### Document excerpt
☆ ☆ ☆

Metadata-Version: 1.2
Name: pyvkfft
Version: 2022.1.1
Summary: Python wrapper for the CUDA and OpenCL backends of VkFFT,providing GPU FFT for PyCUDA, PyOpenCL and CuPy
Home-page: https://github.com/vincefn/pyvkfft
Author: Vincent Favre-Nicolin
Author-email: favre@esrf.fr
License: UNKNOWN
Project-URL: Bug Tracker, https://github.com/vincefn/pyvkfft/issues
Project-URL: VkFFT project, https://github.com/DTolm/VkFFT
Description: pyvkfft - python interface to the CUDA and OpenCL backends of VkFFT (Vulkan Fast Fourier Transform library)
        ===========================================================================================================
        
        `VkFFT <https://github.com/DTolm/VkFFT>`_ is a GPU-accelerated Fast Fourier Transform library
        for Vulkan/CUDA/HIP/OpenCL.
        
        pyvkfft offers a simple python interface to the **CUDA** and **OpenCL** backends of VkFFT,
        compatible with **pyCUDA**, **CuPy** and **pyOpenCL**.
        
        Installation
        ------------
        
        Install using ``pip install pyvkfft`` (works on macOS, Linux and Windows).
        
        Notes:
        
        - the PyPI package includes ``vkfft.h`` and will automatically install ``pyopencl``
          if opencl is available. However you should manually install either ``cupy`` or ``pycuda``
          to use the cuda backend.
        - if you want to specify the backend to be installed (which can be necessary e.g.
          if you have ``nvcc`` installed but cuda is not actually available), you can do
          that using e.g. ``VKFFT_BACKEND=opencl pip install pyvkfft``. By default the opencl
          backend is always installed, and the cuda one if nvcc is found.
        
        Requirements:
        
        - ``pyopencl`` and the opencl libraries/development tools for the opencl backend
        - ``pycuda`` or ``cupy`` and CUDA developments tools (`nvcc`) for the cuda backend
        - ``numpy``
        - on Windows, this requires visual studio (c++ tools) and a cuda toolkit installation,
          with either CUDA_PATH or CUDA_HOME environment variable.
        - *Only when installing from source*: ``vkfft.h`` installed in the usual include
          directories, or in the 'src' directory
        
        This package can be installed from source using ``pip install .``.
        
        *Note:* ``python setup.py install`` is now disabled, to avoid messed up environments
        where both methods have been used.
        
        Examples
        --------
        
        The simplest way to use pyvkfft is to use the ``pyvkfft.fft`` interface, which will
        automatically create the VkFFTApp (the FFT plans) according to the type of GPU
        arrays (pycuda, pyopencl or cupy), and also cache these apps:
        
        .. code-block:: python
        
          import pycuda.autoinit
          import pycuda.gpuarray as cua
          from pyvkfft.fft import fftn
          import numpy as np
        
          d0 = cua.to_gpu(np.random.uniform(0,1,(200,200)).astype(np.complex64))
          # This will compute the fft to a new GPU array
          d1 = fftn(d0)
        
          # An in-place transform can also be done by specifying the destination
          d0 = fftn(d0, d0)

☆ ☆ ☆

### Exercise
Answer these questions about the pyvkfft description:
1. Who is listed as the author?
2. Which backend is always installed by default, and when is the CUDA backend installed?
3. Which installation command is now disabled?
Answer using only the pyvkfft description.

☆ ☆ ☆

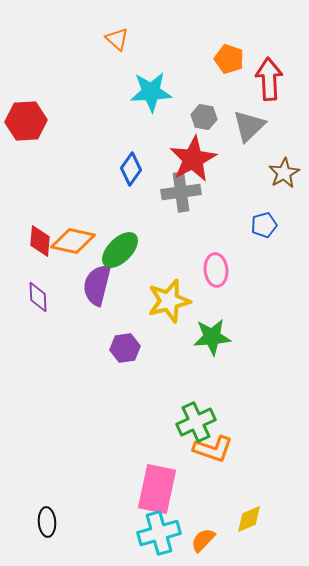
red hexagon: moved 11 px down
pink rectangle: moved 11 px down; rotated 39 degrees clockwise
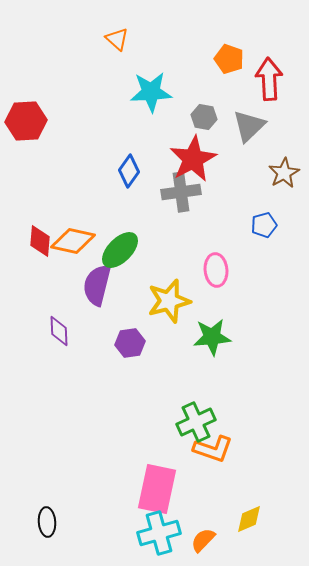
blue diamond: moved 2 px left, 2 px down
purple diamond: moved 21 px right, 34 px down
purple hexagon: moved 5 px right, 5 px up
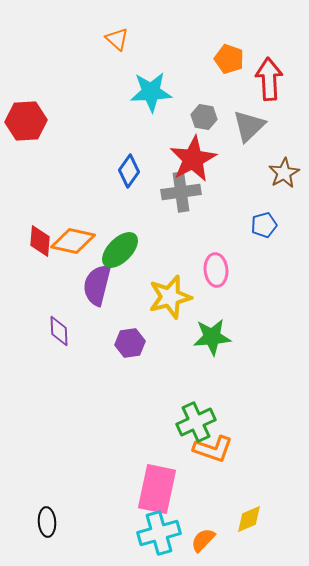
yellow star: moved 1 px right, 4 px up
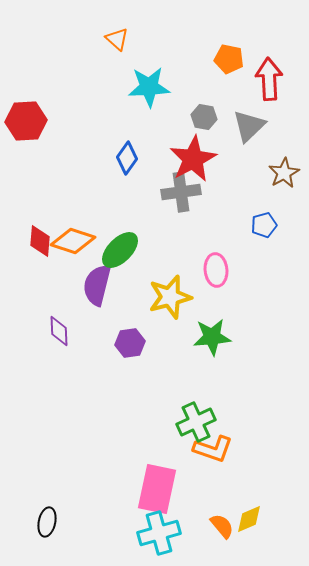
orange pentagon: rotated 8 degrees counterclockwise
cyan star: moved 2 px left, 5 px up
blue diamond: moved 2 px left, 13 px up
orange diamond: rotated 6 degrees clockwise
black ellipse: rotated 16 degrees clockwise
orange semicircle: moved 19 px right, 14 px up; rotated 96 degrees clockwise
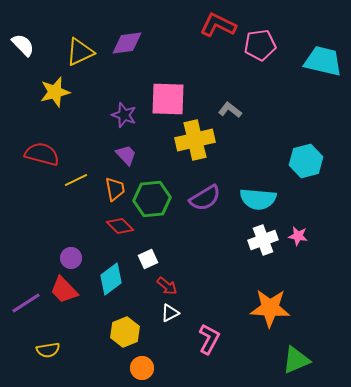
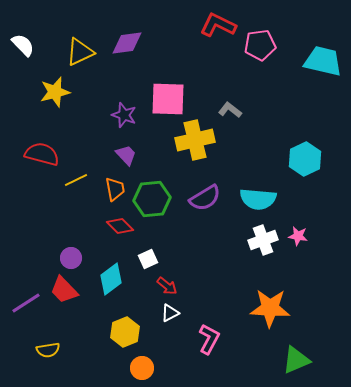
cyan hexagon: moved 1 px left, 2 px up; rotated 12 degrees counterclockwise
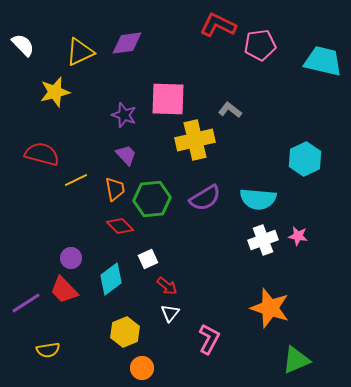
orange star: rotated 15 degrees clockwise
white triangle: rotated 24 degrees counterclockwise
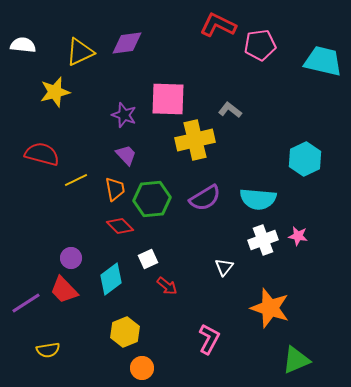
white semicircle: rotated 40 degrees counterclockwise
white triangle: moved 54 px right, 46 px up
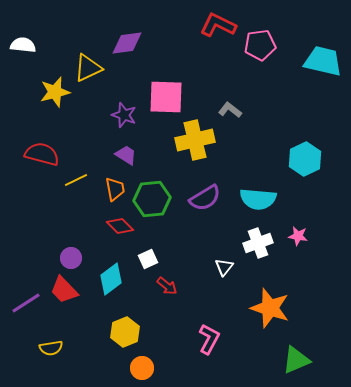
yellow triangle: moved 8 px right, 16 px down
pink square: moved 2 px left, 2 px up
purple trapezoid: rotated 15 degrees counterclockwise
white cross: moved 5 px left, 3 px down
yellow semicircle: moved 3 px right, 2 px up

☆ ☆ ☆

### Finished answer
1. Vincent Favre-Nicolin.
2. The OpenCL backend is always installed; the CUDA backend is installed if nvcc is found.
3. ``python setup.py install``